START Records to use

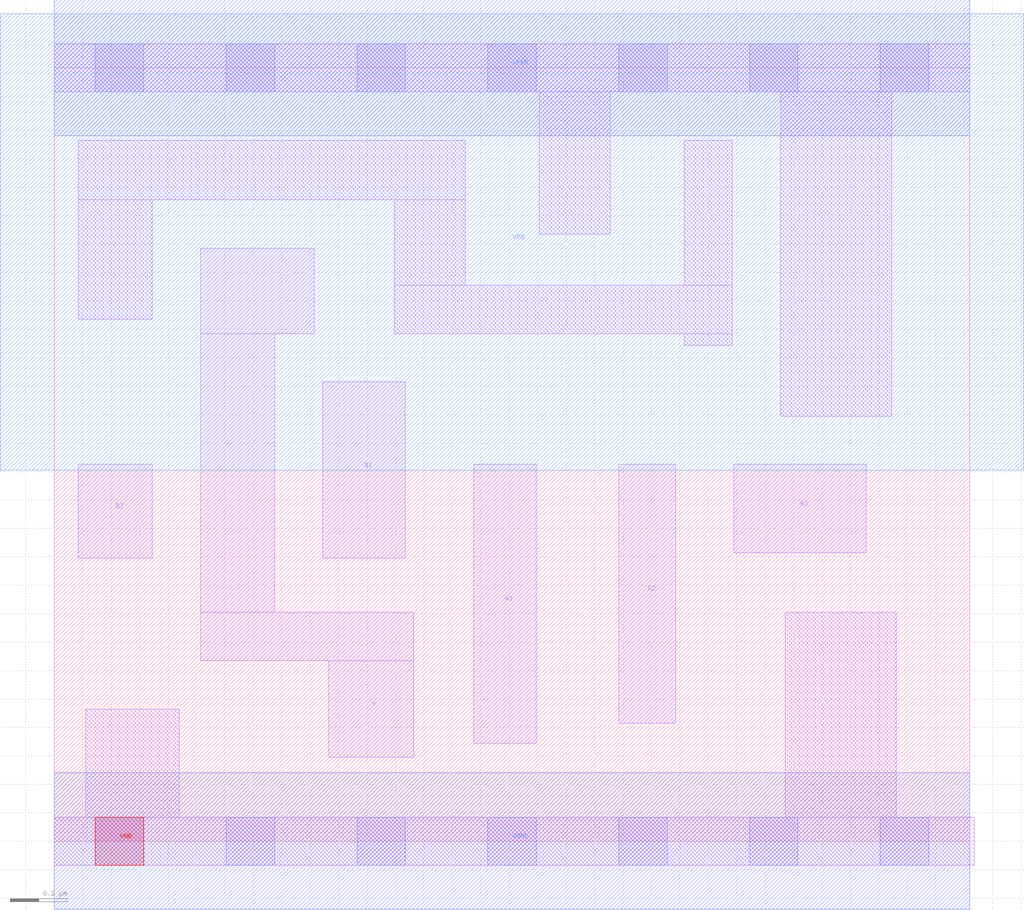
<source format=lef>
# Copyright 2020 The SkyWater PDK Authors
#
# Licensed under the Apache License, Version 2.0 (the "License");
# you may not use this file except in compliance with the License.
# You may obtain a copy of the License at
#
#     https://www.apache.org/licenses/LICENSE-2.0
#
# Unless required by applicable law or agreed to in writing, software
# distributed under the License is distributed on an "AS IS" BASIS,
# WITHOUT WARRANTIES OR CONDITIONS OF ANY KIND, either express or implied.
# See the License for the specific language governing permissions and
# limitations under the License.
#
# SPDX-License-Identifier: Apache-2.0

VERSION 5.7 ;
  NOWIREEXTENSIONATPIN ON ;
  DIVIDERCHAR "/" ;
  BUSBITCHARS "[]" ;
PROPERTYDEFINITIONS
  MACRO maskLayoutSubType STRING ;
  MACRO prCellType STRING ;
  MACRO originalViewName STRING ;
END PROPERTYDEFINITIONS
MACRO sky130_fd_sc_hdll__a32oi_1
  CLASS CORE ;
  FOREIGN sky130_fd_sc_hdll__a32oi_1 ;
  ORIGIN  0.000000  0.000000 ;
  SIZE  3.220000 BY  2.720000 ;
  SYMMETRY X Y R90 ;
  SITE unithd ;
  PIN A1
    ANTENNAGATEAREA  0.277500 ;
    DIRECTION INPUT ;
    USE SIGNAL ;
    PORT
      LAYER li1 ;
        RECT 1.475000 0.345000 1.695000 1.325000 ;
    END
  END A1
  PIN A2
    ANTENNAGATEAREA  0.277500 ;
    DIRECTION INPUT ;
    USE SIGNAL ;
    PORT
      LAYER li1 ;
        RECT 1.985000 0.415000 2.185000 1.325000 ;
    END
  END A2
  PIN A3
    ANTENNAGATEAREA  0.277500 ;
    DIRECTION INPUT ;
    USE SIGNAL ;
    PORT
      LAYER li1 ;
        RECT 2.390000 1.015000 2.855000 1.325000 ;
    END
  END A3
  PIN B1
    ANTENNAGATEAREA  0.277500 ;
    DIRECTION INPUT ;
    USE SIGNAL ;
    PORT
      LAYER li1 ;
        RECT 0.945000 0.995000 1.235000 1.615000 ;
    END
  END B1
  PIN B2
    ANTENNAGATEAREA  0.277500 ;
    DIRECTION INPUT ;
    USE SIGNAL ;
    PORT
      LAYER li1 ;
        RECT 0.085000 0.995000 0.345000 1.325000 ;
    END
  END B2
  PIN VGND
    ANTENNADIFFAREA  0.403000 ;
    DIRECTION INOUT ;
    USE SIGNAL ;
    PORT
      LAYER met1 ;
        RECT 0.000000 -0.240000 3.220000 0.240000 ;
    END
  END VGND
  PIN VNB
    PORT
      LAYER pwell ;
        RECT 0.145000 -0.085000 0.315000 0.085000 ;
    END
  END VNB
  PIN VPB
    PORT
      LAYER nwell ;
        RECT -0.190000 1.305000 3.410000 2.910000 ;
    END
  END VPB
  PIN VPWR
    ANTENNADIFFAREA  0.560000 ;
    DIRECTION INOUT ;
    USE SIGNAL ;
    PORT
      LAYER met1 ;
        RECT 0.000000 2.480000 3.220000 2.960000 ;
    END
  END VPWR
  PIN Y
    ANTENNADIFFAREA  0.634500 ;
    DIRECTION OUTPUT ;
    USE SIGNAL ;
    PORT
      LAYER li1 ;
        RECT 0.515000 0.635000 1.265000 0.805000 ;
        RECT 0.515000 0.805000 0.775000 1.785000 ;
        RECT 0.515000 1.785000 0.915000 2.085000 ;
        RECT 0.965000 0.295000 1.265000 0.635000 ;
    END
  END Y
  OBS
    LAYER li1 ;
      RECT 0.000000 -0.085000 3.235000 0.085000 ;
      RECT 0.000000  2.635000 3.220000 2.805000 ;
      RECT 0.085000  1.835000 0.345000 2.255000 ;
      RECT 0.085000  2.255000 1.445000 2.465000 ;
      RECT 0.110000  0.085000 0.440000 0.465000 ;
      RECT 1.195000  1.785000 2.385000 1.955000 ;
      RECT 1.195000  1.955000 1.445000 2.255000 ;
      RECT 1.705000  2.135000 1.955000 2.635000 ;
      RECT 2.215000  1.745000 2.385000 1.785000 ;
      RECT 2.215000  1.955000 2.385000 2.465000 ;
      RECT 2.555000  1.495000 2.945000 2.635000 ;
      RECT 2.570000  0.085000 2.960000 0.805000 ;
    LAYER mcon ;
      RECT 0.145000 -0.085000 0.315000 0.085000 ;
      RECT 0.145000  2.635000 0.315000 2.805000 ;
      RECT 0.605000 -0.085000 0.775000 0.085000 ;
      RECT 0.605000  2.635000 0.775000 2.805000 ;
      RECT 1.065000 -0.085000 1.235000 0.085000 ;
      RECT 1.065000  2.635000 1.235000 2.805000 ;
      RECT 1.525000 -0.085000 1.695000 0.085000 ;
      RECT 1.525000  2.635000 1.695000 2.805000 ;
      RECT 1.985000 -0.085000 2.155000 0.085000 ;
      RECT 1.985000  2.635000 2.155000 2.805000 ;
      RECT 2.445000 -0.085000 2.615000 0.085000 ;
      RECT 2.445000  2.635000 2.615000 2.805000 ;
      RECT 2.905000 -0.085000 3.075000 0.085000 ;
      RECT 2.905000  2.635000 3.075000 2.805000 ;
  END
  PROPERTY maskLayoutSubType "abstract" ;
  PROPERTY prCellType "standard" ;
  PROPERTY originalViewName "layout" ;
END sky130_fd_sc_hdll__a32oi_1
END LIBRARY

</source>
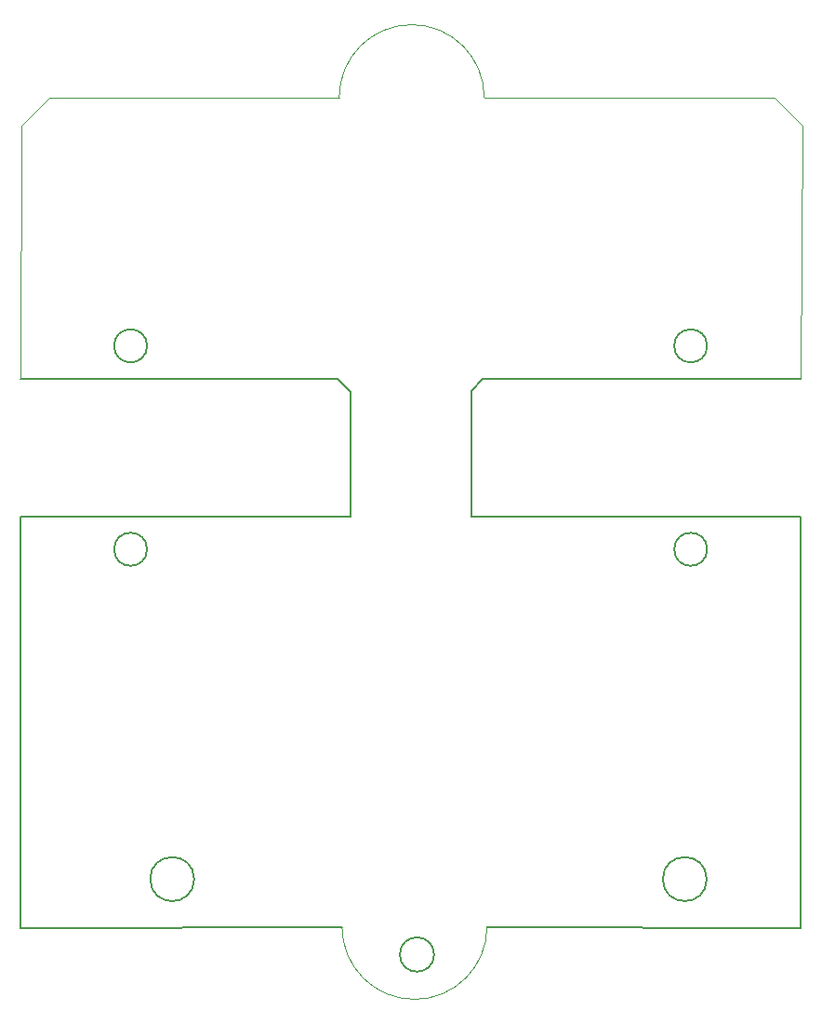
<source format=gbr>
G04 #@! TF.GenerationSoftware,KiCad,Pcbnew,5.1.10-88a1d61d58~90~ubuntu20.04.1*
G04 #@! TF.CreationDate,2021-09-26T11:40:27+02:00*
G04 #@! TF.ProjectId,micromouse_v2,6d696372-6f6d-46f7-9573-655f76322e6b,rev?*
G04 #@! TF.SameCoordinates,Original*
G04 #@! TF.FileFunction,Legend,Bot*
G04 #@! TF.FilePolarity,Positive*
%FSLAX46Y46*%
G04 Gerber Fmt 4.6, Leading zero omitted, Abs format (unit mm)*
G04 Created by KiCad (PCBNEW 5.1.10-88a1d61d58~90~ubuntu20.04.1) date 2021-09-26 11:40:27*
%MOMM*%
%LPD*%
G01*
G04 APERTURE LIST*
G04 #@! TA.AperFunction,Profile*
%ADD10C,0.200000*%
G04 #@! TD*
G04 #@! TA.AperFunction,Profile*
%ADD11C,0.050000*%
G04 #@! TD*
G04 APERTURE END LIST*
D10*
X149352063Y-130034000D02*
G75*
G03*
X149352063Y-130034000I-1556063J0D01*
G01*
X182714900Y-127596900D02*
X154178000Y-127508000D01*
D11*
X154178000Y-127508000D02*
G75*
G02*
X140970000Y-127508000I-6604000J0D01*
G01*
X140716000Y-52070000D02*
X114300000Y-52070000D01*
X140716000Y-52070000D02*
G75*
G02*
X153924000Y-52070000I6604000J0D01*
G01*
D10*
X152781000Y-78740000D02*
X153797000Y-77676000D01*
X140589000Y-77676000D02*
X141732000Y-78867000D01*
X152781000Y-78740000D02*
X152781000Y-90170000D01*
D11*
X180340000Y-52070000D02*
X153924000Y-52070000D01*
X182720000Y-77676000D02*
X182880000Y-54610000D01*
X111760000Y-54610000D02*
X111720000Y-77676000D01*
X180340000Y-52070000D02*
X182880000Y-54610000D01*
X111760000Y-54610000D02*
X114300000Y-52070000D01*
D10*
X111720000Y-77676000D02*
X140589000Y-77676000D01*
X141732000Y-90170000D02*
X111720000Y-90176000D01*
X111720000Y-90176000D02*
X111714900Y-127596900D01*
X182720000Y-90176000D02*
X182714900Y-127596900D01*
X123219999Y-93176000D02*
G75*
G03*
X123219999Y-93176000I-1499999J0D01*
G01*
X123219999Y-74676000D02*
G75*
G03*
X123219999Y-74676000I-1499999J0D01*
G01*
X141732000Y-78867000D02*
X141732000Y-90170000D01*
X182720000Y-77676000D02*
X153797000Y-77676000D01*
X152781000Y-90170000D02*
X182720000Y-90176000D01*
X140970000Y-127508000D02*
X111714900Y-127596900D01*
X174180000Y-123176000D02*
G75*
G03*
X174180000Y-123176000I-2000000J0D01*
G01*
X127508000Y-123176000D02*
G75*
G03*
X127508000Y-123176000I-2000000J0D01*
G01*
X174219999Y-93176000D02*
G75*
G03*
X174219999Y-93176000I-1499999J0D01*
G01*
X174219999Y-74676000D02*
G75*
G03*
X174219999Y-74676000I-1499999J0D01*
G01*
M02*

</source>
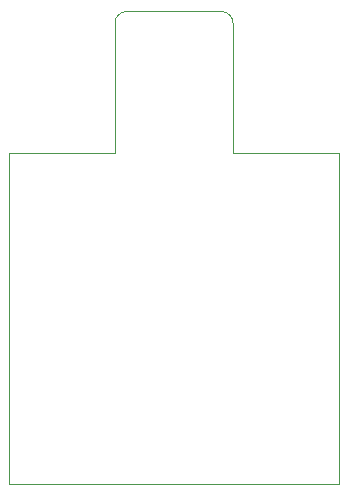
<source format=gm1>
%TF.GenerationSoftware,KiCad,Pcbnew,8.0.4*%
%TF.CreationDate,2024-08-22T19:39:17+02:00*%
%TF.ProjectId,GoldElectrode,476f6c64-456c-4656-9374-726f64652e6b,rev?*%
%TF.SameCoordinates,Original*%
%TF.FileFunction,Profile,NP*%
%FSLAX46Y46*%
G04 Gerber Fmt 4.6, Leading zero omitted, Abs format (unit mm)*
G04 Created by KiCad (PCBNEW 8.0.4) date 2024-08-22 19:39:17*
%MOMM*%
%LPD*%
G01*
G04 APERTURE LIST*
%TA.AperFunction,Profile*%
%ADD10C,0.050000*%
%TD*%
G04 APERTURE END LIST*
D10*
X123000000Y-90000000D02*
X123000000Y-62000000D01*
X105000000Y-50000000D02*
X113000000Y-50000000D01*
X114000000Y-51000000D02*
X114000000Y-62000000D01*
X104000000Y-62000000D02*
X104000000Y-51000000D01*
X95000000Y-90000000D02*
X123000000Y-90000000D01*
X113000000Y-50000000D02*
G75*
G02*
X114000000Y-51000000I0J-1000000D01*
G01*
X95000000Y-90000000D02*
X95000000Y-62000000D01*
X95000000Y-62000000D02*
X104000000Y-62000000D01*
X104000000Y-51000000D02*
G75*
G02*
X105000000Y-50000000I1000000J0D01*
G01*
X114000000Y-62000000D02*
X123000000Y-62000000D01*
M02*

</source>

END Records to use

**What the exercise asks:** Each line carrying the string "prCellType" should be copied out from the entries.

**Answer box:**
  MACRO prCellType STRING ;
  PROPERTY prCellType "standard" ;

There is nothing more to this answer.